Work task :: Would you transcribe each entry precisely as it stands, setting aside any images?

Start of Block

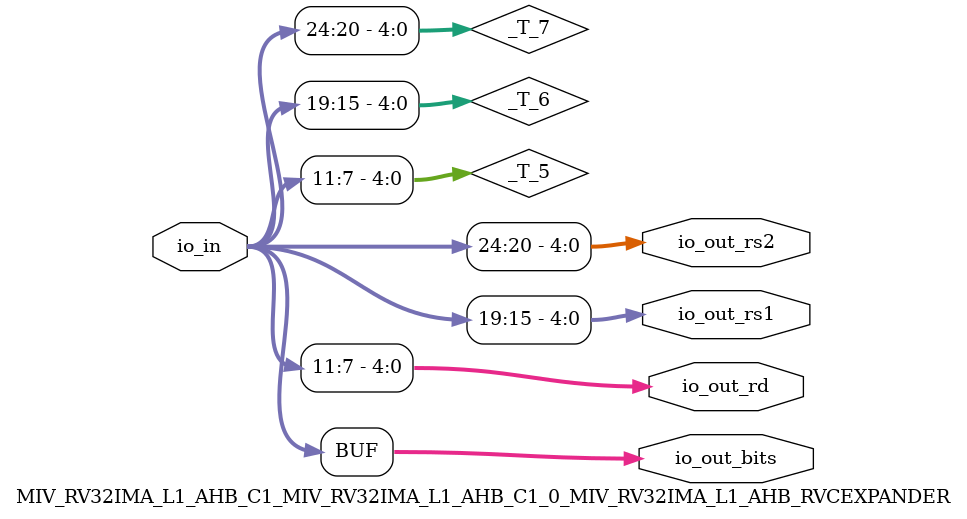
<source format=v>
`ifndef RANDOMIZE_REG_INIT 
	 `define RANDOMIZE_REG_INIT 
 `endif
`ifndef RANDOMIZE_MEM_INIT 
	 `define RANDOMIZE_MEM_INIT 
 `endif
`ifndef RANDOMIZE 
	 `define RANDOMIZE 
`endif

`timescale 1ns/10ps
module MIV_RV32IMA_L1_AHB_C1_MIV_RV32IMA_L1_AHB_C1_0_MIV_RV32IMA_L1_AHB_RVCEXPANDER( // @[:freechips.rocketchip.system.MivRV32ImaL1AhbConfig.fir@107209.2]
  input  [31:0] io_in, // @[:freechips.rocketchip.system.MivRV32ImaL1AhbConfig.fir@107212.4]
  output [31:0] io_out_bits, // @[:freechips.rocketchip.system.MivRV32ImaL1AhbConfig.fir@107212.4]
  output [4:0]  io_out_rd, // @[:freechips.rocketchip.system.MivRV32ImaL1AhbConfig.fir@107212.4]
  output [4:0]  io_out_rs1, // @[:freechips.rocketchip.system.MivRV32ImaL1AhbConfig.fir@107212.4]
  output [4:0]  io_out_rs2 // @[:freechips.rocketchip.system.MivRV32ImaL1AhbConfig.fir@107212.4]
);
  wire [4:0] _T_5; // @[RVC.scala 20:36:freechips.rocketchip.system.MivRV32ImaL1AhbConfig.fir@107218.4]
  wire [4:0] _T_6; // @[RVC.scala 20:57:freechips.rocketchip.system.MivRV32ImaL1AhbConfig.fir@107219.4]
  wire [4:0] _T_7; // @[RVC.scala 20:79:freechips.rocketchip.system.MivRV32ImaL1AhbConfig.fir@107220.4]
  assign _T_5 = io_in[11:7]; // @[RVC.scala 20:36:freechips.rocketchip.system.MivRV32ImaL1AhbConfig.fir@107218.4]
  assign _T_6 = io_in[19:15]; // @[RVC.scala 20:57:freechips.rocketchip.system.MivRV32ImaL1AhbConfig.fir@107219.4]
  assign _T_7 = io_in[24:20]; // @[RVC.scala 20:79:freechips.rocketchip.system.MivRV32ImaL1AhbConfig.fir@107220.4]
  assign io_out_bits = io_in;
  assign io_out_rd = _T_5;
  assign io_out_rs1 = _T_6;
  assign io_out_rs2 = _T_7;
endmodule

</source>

End of Block

Response to the exercise ::
<source format=v>
`ifndef RANDOMIZE_REG_INIT 
	 `define RANDOMIZE_REG_INIT 
 `endif
`ifndef RANDOMIZE_MEM_INIT 
	 `define RANDOMIZE_MEM_INIT 
 `endif
`ifndef RANDOMIZE 
	 `define RANDOMIZE 
`endif

`timescale 1ns/10ps
module MIV_RV32IMA_L1_AHB_C1_MIV_RV32IMA_L1_AHB_C1_0_MIV_RV32IMA_L1_AHB_RVCEXPANDER( // @[:freechips.rocketchip.system.MivRV32ImaL1AhbConfig.fir@107209.2]
  input  [31:0] io_in, // @[:freechips.rocketchip.system.MivRV32ImaL1AhbConfig.fir@107212.4]
  output [31:0] io_out_bits, // @[:freechips.rocketchip.system.MivRV32ImaL1AhbConfig.fir@107212.4]
  output [4:0]  io_out_rd, // @[:freechips.rocketchip.system.MivRV32ImaL1AhbConfig.fir@107212.4]
  output [4:0]  io_out_rs1, // @[:freechips.rocketchip.system.MivRV32ImaL1AhbConfig.fir@107212.4]
  output [4:0]  io_out_rs2 // @[:freechips.rocketchip.system.MivRV32ImaL1AhbConfig.fir@107212.4]
);
  wire [4:0] _T_5; // @[RVC.scala 20:36:freechips.rocketchip.system.MivRV32ImaL1AhbConfig.fir@107218.4]
  wire [4:0] _T_6; // @[RVC.scala 20:57:freechips.rocketchip.system.MivRV32ImaL1AhbConfig.fir@107219.4]
  wire [4:0] _T_7; // @[RVC.scala 20:79:freechips.rocketchip.system.MivRV32ImaL1AhbConfig.fir@107220.4]
  assign _T_5 = io_in[11:7]; // @[RVC.scala 20:36:freechips.rocketchip.system.MivRV32ImaL1AhbConfig.fir@107218.4]
  assign _T_6 = io_in[19:15]; // @[RVC.scala 20:57:freechips.rocketchip.system.MivRV32ImaL1AhbConfig.fir@107219.4]
  assign _T_7 = io_in[24:20]; // @[RVC.scala 20:79:freechips.rocketchip.system.MivRV32ImaL1AhbConfig.fir@107220.4]
  assign io_out_bits = io_in;
  assign io_out_rd = _T_5;
  assign io_out_rs1 = _T_6;
  assign io_out_rs2 = _T_7;
endmodule

</source>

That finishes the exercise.